SANS Internet Storm Centre (ISC) has published a brief report about the Samba flaw. The report highlights that the attackers can leverage the vulnerability to exploit Linux running computers by running a one-liner code. “The vulnerable component is the daemon that offers file sharing capabilities,” ISC Handler Xavier Mertens said in the report.

The exploit is designed in a way to spread rapidly. It just requires an open SMB share (TCP/445) to let attackers upload a shared library to writable share and execute the malicious code while loading the server.

Once the attackers receive access to arbitrary module, they have to execute the code remotely to crash the system.

Linux’ WannaCry

Linux community members are calling it as Linux’ WannaCry — named after the infamous ransomware attack that was recently emerged on Microsoft Windows. Any exploit against Samba flaw capitalises on bugs in the same SMB protocol.
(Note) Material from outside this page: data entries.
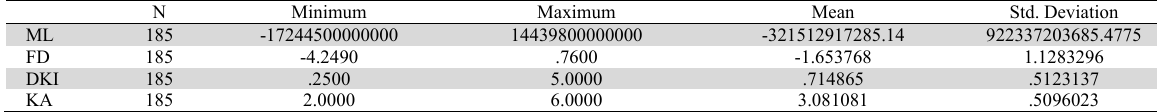
The results of some basic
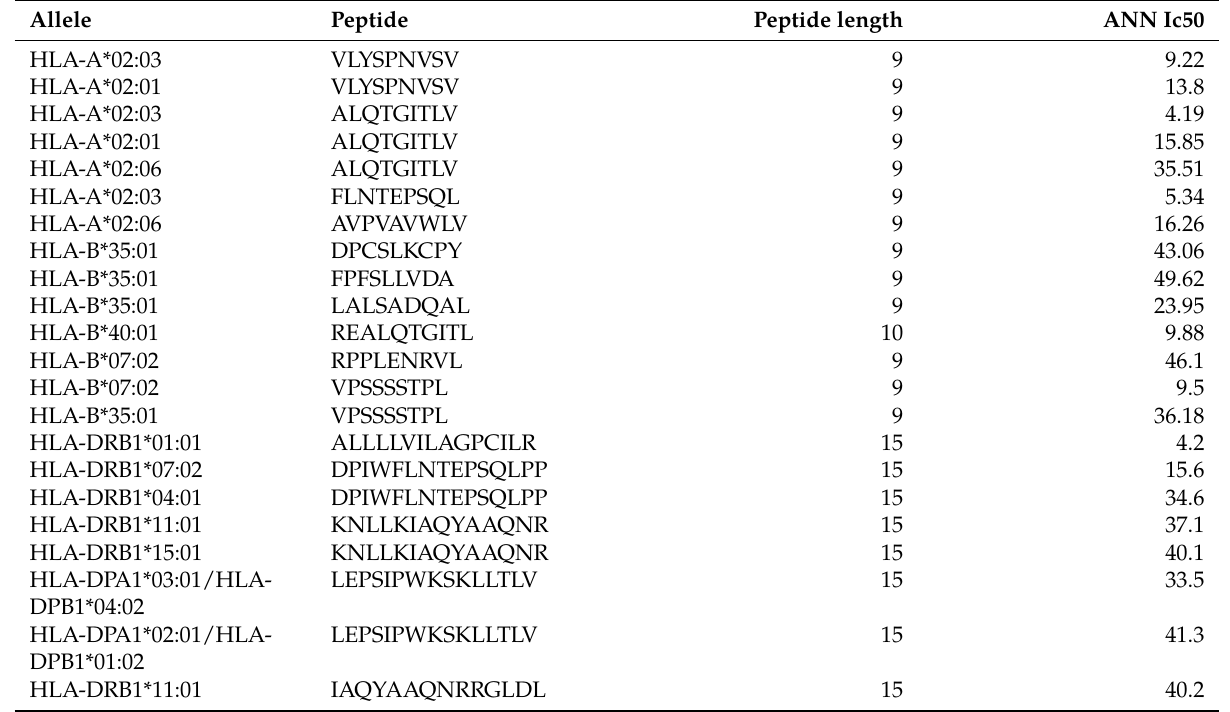
Table 2: Selected epitopes for MHCI and MHCII based on ANN IC50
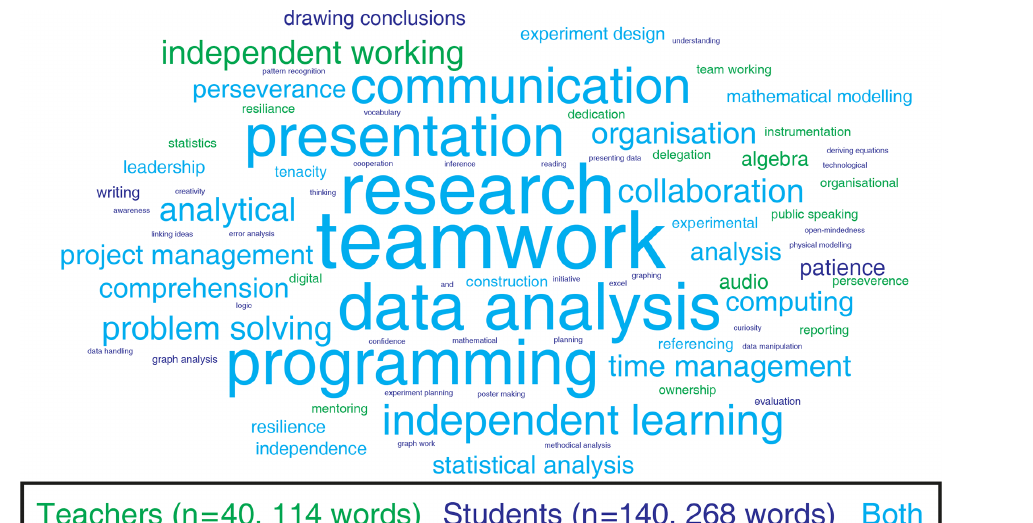
Figure 2. Word cloud of skills developed by students. Colours indicate words identified by students (blue), teachers (green), or both (cyan). Students and teachers have been given equal total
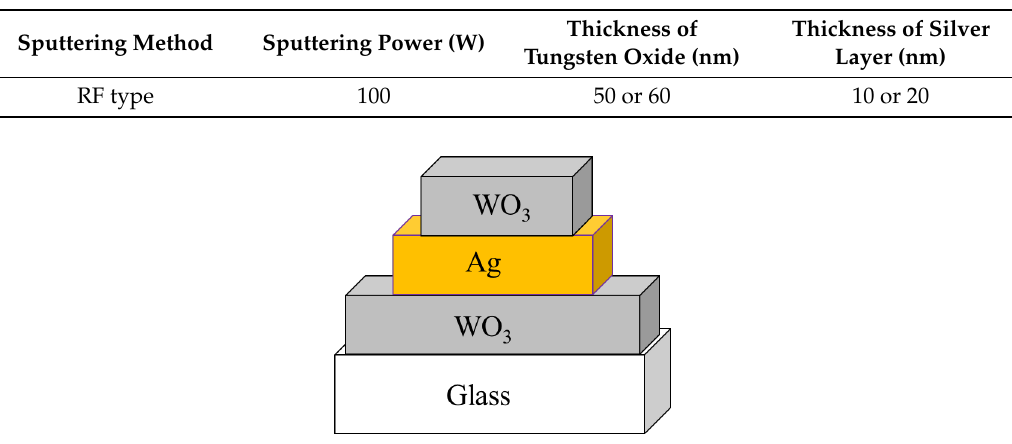
Figure 3. Three-layer transparent conductive film structure of WO 3 /Ag/WO 3 without metal electrodes.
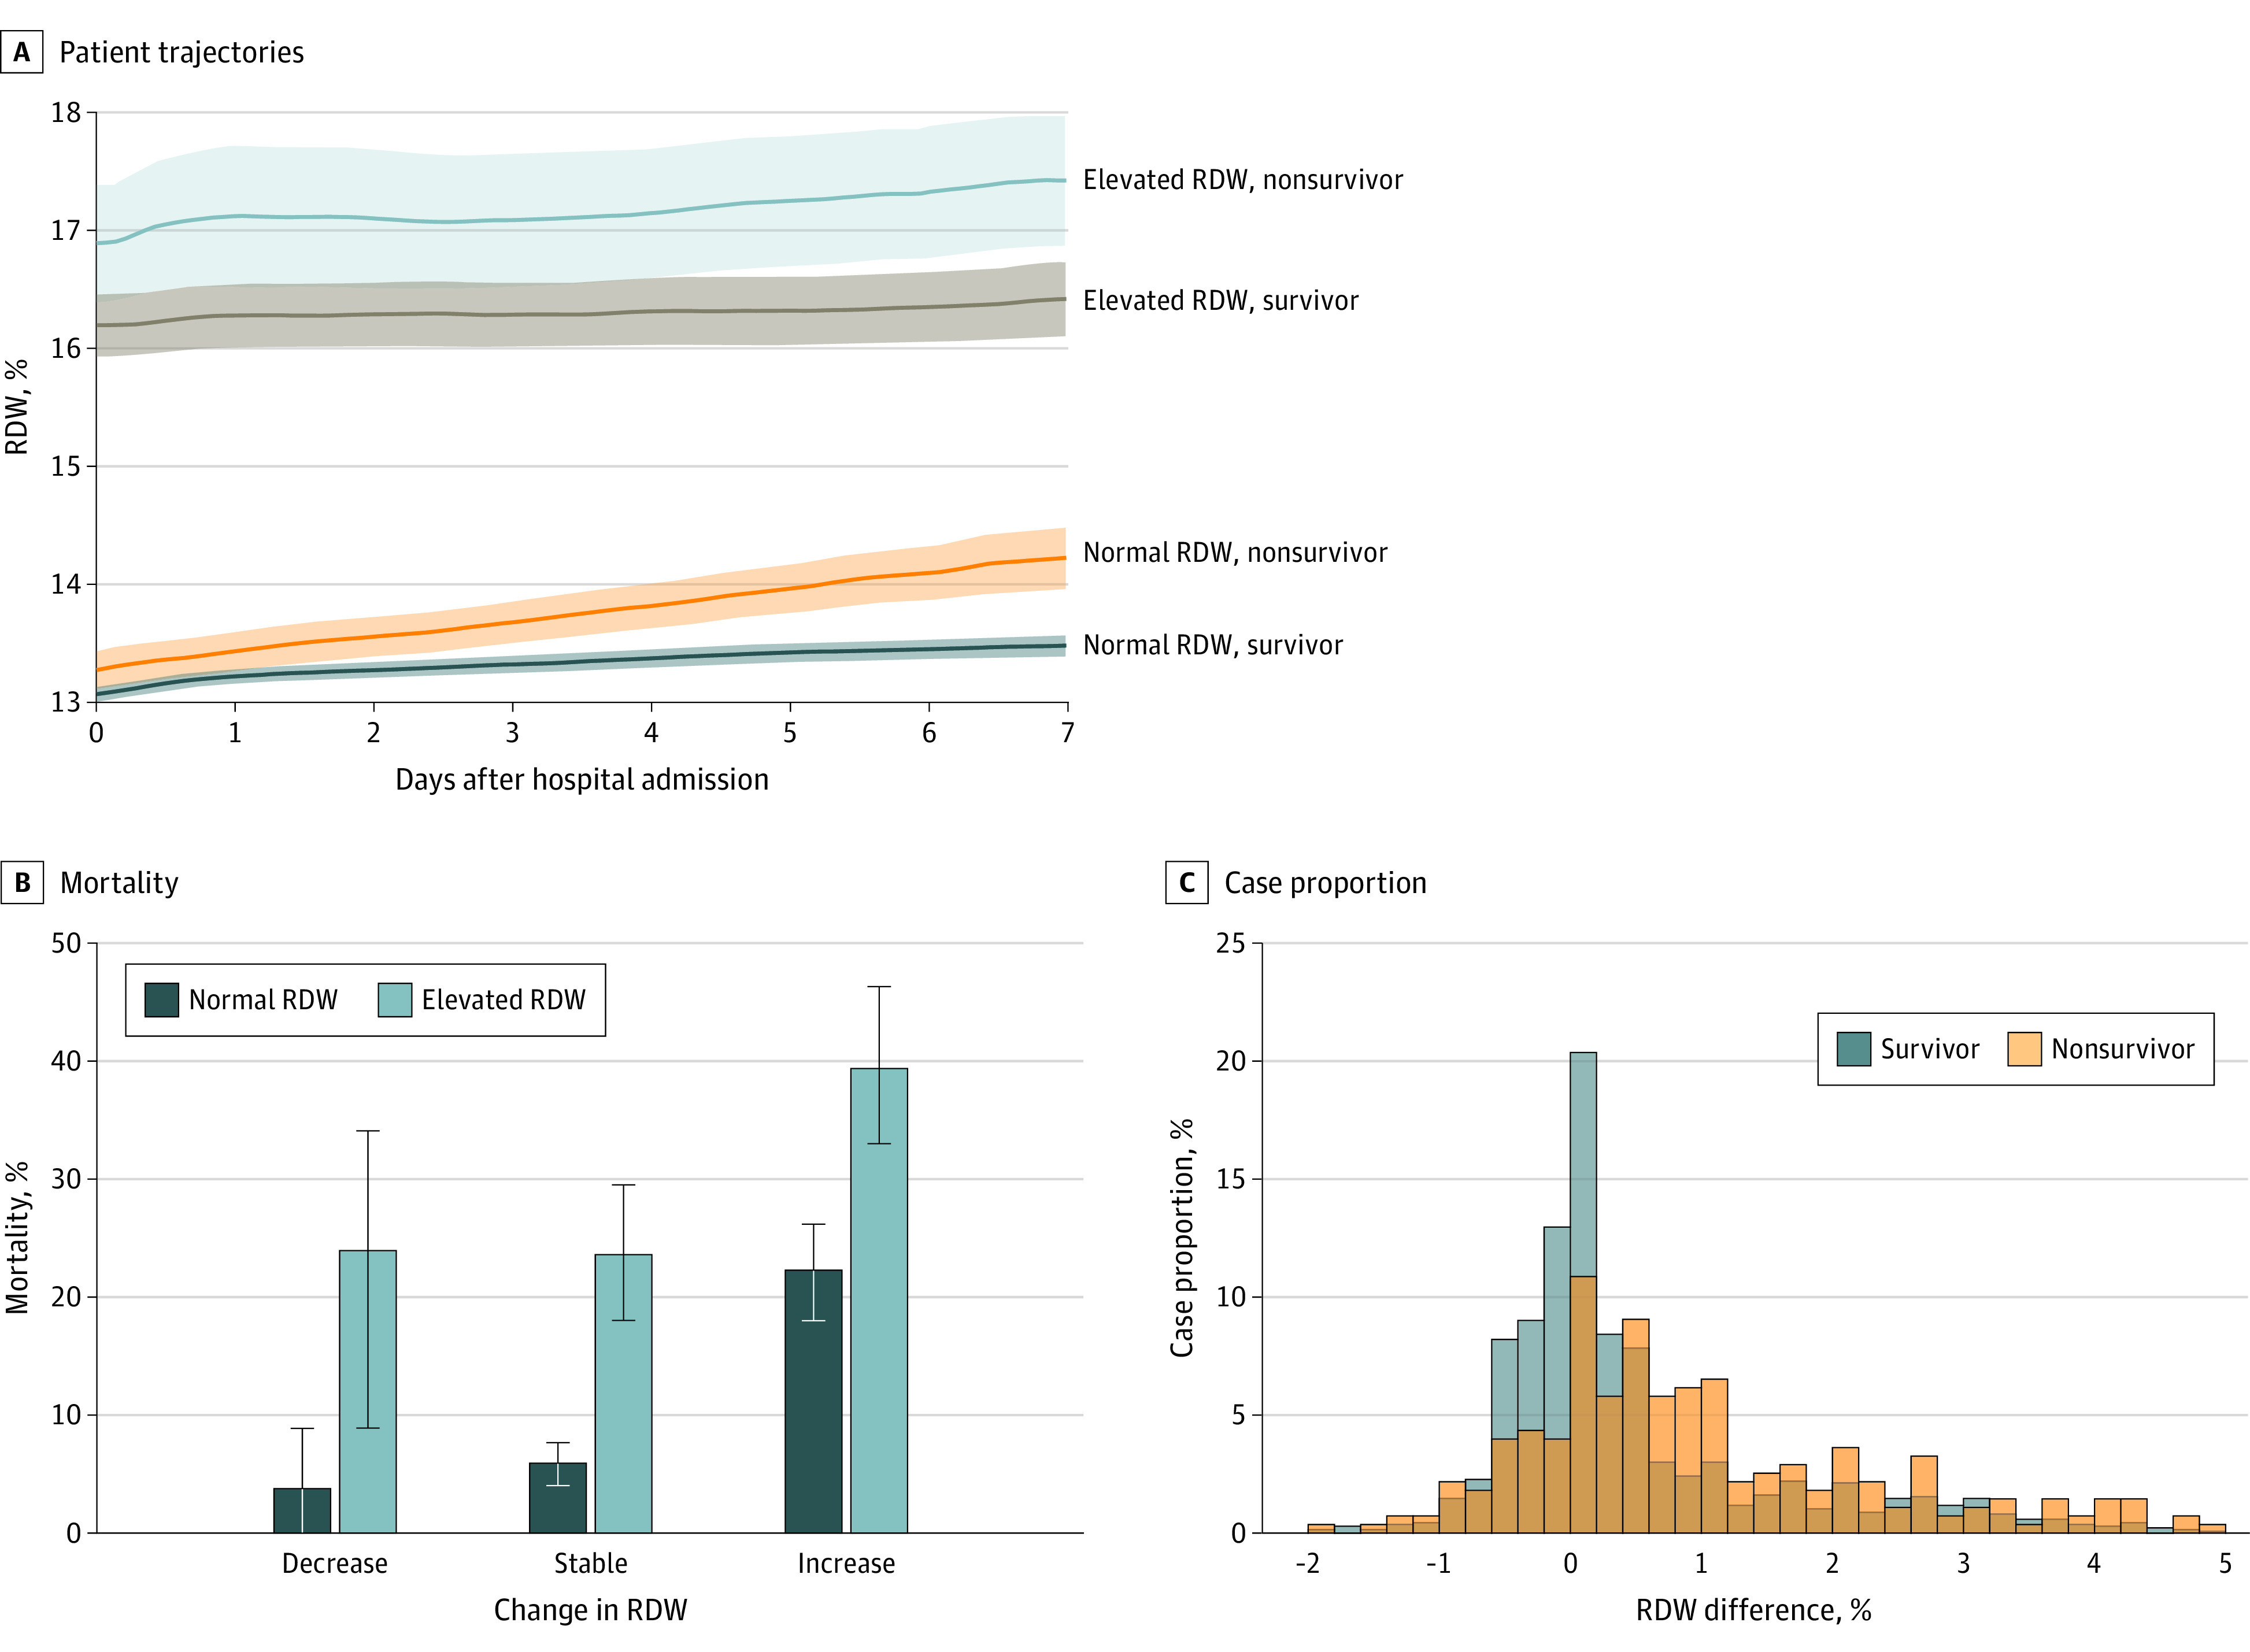
Red Blood Cell Distribution Width (RDW) Increase After Admission and Mortality Risk Among Patients With Coronavirus Disease 2019A, Stratifying patients based on admission RDW and mortality reveals that, among patients with an RDW of 14.5% or less at admission, those who do not survive have an average RDW increase of 1.5% during their first week of hospitalization, a significantly larger RDW increase than in all other groups. Shading represents the 95% CI. B, Among patients with an RDW of 14.5% or less at admission, those with an increase of more than 0.5% in RDW between admission and discharge had a 24% (95% CI, 18%-30%) mortality rate compared to 6% (95% CI, 4%-8%) for those with stable RDW (≥−0.5% and ≤0.5%). Among patients with elevated RDW at admission, a further increase in RDW during admission was associated with a mortality rate of 40% (95% CI, 33%-47%), and a stable elevated RDW was associated with a mortality rate of 22% (95% CI, 18%-26%). C, A histogram of RDW change in survivors and nonsurvivors of coronavirus disease 2019 shows that nonsurvivors were more likely than survivors to experience an RDW increase during hospitalization. Change in RDW is reported in percentage points. For instance, a change in RDW from 14.0% to 15.0% is reported as 1.0%.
Since Samba is extensively used by Linux users for running Windows software on Linux and Unix, its development team has quickly responded to the issue and released a security advisory.

“All versions of Samba from 3.5.0 onwards are vulnerable to a remote code execution vulnerability, allowing a malicious client to upload a shared library to a writable share and then cause the server to load and execute it,” the Samba team writes in the advisory.

In addition to downloading the latest Samba release, users can manually fix the issue by adding the parameter “nt pipe support = no” in the global section of Samba configuration file smb.conf.